DUBLIN — Tech giant Apple will resist the British government’s efforts to get access to encrypted data through a new spying law, CEO Tim Cook said Wednesday.
Last week, Britain published a draft law that seeks to ensure that telecommunication companies “provide wider assistance to law enforcement and the security and intelligence agencies in the interests of national security.”
That worries firms like Apple, whose iMessage service offers “end-to-end” encryption, meaning the company doesn’t have the ability to read messages sent over the app.
Cook told students at Trinity College Dublin that Apple didn’t plan to introduce a “back door” ability to decrypt the messages.
“We will productively work with the governments to try to convince them that’s also in their best interests in the national security sense,” he said.
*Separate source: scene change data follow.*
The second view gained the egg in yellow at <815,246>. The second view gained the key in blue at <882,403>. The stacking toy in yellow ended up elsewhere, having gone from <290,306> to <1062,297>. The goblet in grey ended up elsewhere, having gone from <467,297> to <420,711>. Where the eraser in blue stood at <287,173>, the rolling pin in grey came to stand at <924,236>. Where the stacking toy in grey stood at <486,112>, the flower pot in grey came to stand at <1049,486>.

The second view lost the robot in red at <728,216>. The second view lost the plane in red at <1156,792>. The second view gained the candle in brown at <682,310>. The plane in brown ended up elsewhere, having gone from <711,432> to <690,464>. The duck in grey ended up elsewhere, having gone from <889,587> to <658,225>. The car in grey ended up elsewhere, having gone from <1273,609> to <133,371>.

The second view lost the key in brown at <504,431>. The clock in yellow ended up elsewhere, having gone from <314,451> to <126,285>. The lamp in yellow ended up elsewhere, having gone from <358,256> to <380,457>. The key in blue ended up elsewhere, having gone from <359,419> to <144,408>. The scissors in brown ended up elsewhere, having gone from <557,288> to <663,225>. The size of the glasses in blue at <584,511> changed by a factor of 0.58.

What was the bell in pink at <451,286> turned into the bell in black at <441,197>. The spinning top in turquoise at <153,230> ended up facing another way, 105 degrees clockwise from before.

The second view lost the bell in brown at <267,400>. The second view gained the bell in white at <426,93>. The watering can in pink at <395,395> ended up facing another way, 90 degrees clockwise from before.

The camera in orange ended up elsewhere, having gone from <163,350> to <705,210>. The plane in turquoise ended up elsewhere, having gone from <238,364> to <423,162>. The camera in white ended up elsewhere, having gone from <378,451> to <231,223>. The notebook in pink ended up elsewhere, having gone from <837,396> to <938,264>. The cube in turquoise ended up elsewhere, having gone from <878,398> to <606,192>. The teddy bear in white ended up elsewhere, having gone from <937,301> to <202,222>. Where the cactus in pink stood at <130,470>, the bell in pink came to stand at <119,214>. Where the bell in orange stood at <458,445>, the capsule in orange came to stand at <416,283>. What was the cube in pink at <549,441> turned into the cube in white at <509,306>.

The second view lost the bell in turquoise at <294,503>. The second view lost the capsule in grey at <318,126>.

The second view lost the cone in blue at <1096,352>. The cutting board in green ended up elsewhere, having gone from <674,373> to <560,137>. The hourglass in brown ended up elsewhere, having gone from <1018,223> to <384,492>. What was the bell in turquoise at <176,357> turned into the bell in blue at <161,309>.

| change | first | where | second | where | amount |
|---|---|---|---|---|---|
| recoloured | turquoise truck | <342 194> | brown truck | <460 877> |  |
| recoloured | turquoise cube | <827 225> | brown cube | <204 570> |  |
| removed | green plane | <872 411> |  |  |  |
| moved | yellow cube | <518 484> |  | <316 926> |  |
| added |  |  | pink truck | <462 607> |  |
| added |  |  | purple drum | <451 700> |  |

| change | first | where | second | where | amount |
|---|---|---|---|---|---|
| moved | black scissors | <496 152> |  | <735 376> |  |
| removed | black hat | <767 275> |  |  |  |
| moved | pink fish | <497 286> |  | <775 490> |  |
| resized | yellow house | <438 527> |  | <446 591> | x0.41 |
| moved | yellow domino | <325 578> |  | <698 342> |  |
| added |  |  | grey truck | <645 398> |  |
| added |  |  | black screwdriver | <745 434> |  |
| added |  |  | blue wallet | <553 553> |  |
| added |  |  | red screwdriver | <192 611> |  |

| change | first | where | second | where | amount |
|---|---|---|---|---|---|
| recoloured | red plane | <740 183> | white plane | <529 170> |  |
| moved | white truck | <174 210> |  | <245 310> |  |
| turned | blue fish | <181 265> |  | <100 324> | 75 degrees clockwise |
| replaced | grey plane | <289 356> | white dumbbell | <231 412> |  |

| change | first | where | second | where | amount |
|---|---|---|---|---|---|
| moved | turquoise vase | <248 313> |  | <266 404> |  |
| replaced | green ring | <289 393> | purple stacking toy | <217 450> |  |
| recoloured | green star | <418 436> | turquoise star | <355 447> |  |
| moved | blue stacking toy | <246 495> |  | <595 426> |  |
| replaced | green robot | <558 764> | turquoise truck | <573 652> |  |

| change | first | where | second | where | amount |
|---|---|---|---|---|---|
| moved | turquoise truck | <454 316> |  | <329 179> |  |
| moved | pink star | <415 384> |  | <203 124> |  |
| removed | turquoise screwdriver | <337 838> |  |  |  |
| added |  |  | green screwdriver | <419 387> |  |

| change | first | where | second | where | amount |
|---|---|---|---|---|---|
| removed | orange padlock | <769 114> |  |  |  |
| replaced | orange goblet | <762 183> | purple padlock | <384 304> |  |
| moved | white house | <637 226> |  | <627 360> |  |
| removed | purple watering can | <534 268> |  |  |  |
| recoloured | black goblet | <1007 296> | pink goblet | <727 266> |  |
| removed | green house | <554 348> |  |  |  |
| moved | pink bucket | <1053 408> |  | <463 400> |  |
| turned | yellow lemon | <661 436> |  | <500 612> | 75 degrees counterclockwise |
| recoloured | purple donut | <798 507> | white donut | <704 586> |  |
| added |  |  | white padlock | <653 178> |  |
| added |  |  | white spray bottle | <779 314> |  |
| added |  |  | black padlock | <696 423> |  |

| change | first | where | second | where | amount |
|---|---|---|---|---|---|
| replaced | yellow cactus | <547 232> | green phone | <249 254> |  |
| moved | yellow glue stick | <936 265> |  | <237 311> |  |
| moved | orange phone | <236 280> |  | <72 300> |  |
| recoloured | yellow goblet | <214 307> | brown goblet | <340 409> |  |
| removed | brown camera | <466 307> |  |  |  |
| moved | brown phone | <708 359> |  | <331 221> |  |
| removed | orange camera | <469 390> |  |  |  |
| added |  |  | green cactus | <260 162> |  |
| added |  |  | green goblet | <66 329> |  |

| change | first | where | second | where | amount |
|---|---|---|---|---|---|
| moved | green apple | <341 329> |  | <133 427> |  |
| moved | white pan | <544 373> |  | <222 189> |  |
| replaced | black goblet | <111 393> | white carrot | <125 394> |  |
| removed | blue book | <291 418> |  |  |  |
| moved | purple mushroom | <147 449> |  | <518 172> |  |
Cook said weakening encryption would be bad for online security, because “if you leave a back door in the software then there’s no such thing as a back door for the good guys only.”
“If there’s a back door anybody can come in,” he said.
British Home Secretary Theresa May said last week that the draft Investigatory Powers Bill “will not ban encryption or do anything to undermine the security of people’s data.”
But civil liberties and privacy groups have expressed alarm at its provisions, which include requiring communications companies to hold onto customers’ web traffic records for up to a year. The draft bill also says service providers will be legally obliged to assist the authorities in getting access to customers’ devices.
The bill has yet to be approved by Parliament.